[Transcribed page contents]
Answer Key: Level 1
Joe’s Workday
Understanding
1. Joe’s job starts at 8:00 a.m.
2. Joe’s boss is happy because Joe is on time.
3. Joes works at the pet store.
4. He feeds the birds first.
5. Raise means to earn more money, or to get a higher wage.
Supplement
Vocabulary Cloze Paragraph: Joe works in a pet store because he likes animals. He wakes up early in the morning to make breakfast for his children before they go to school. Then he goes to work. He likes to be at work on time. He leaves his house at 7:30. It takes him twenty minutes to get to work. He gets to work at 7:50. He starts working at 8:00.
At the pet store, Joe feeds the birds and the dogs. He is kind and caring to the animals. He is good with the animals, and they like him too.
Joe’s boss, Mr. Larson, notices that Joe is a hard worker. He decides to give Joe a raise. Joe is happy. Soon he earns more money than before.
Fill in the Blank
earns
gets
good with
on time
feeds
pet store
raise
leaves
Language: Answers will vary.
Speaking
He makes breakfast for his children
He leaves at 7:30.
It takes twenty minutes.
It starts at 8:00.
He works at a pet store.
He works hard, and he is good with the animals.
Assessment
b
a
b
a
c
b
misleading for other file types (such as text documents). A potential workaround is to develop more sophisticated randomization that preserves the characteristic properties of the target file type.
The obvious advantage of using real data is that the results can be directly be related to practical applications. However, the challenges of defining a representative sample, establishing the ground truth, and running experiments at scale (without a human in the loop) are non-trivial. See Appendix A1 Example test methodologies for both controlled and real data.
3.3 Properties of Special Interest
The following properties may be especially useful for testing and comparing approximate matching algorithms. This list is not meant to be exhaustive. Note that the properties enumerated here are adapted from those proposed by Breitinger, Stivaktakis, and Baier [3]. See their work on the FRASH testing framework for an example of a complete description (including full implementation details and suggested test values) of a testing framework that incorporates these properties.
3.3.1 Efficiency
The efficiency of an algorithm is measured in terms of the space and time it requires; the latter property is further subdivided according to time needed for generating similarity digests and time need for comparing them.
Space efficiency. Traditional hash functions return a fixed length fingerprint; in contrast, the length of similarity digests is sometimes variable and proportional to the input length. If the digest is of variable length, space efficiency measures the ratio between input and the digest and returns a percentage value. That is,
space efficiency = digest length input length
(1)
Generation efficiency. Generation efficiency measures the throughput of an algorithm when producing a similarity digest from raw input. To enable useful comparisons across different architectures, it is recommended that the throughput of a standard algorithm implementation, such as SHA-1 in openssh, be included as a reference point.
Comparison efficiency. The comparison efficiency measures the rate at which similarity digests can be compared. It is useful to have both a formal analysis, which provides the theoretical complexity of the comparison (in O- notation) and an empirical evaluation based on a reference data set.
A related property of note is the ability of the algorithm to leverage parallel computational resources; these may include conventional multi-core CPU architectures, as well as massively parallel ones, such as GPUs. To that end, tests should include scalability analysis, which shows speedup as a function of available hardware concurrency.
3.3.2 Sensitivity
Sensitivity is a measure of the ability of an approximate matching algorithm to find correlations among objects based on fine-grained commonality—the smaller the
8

- _TO DO_
Every line with "good" in it should be copied from the entries.

- _OUTPUT_
At the pet store, Joe feeds the birds and the dogs. He is kind and caring to the animals. He is good with the animals, and they like him too.
good with
He works hard, and he is good with the animals.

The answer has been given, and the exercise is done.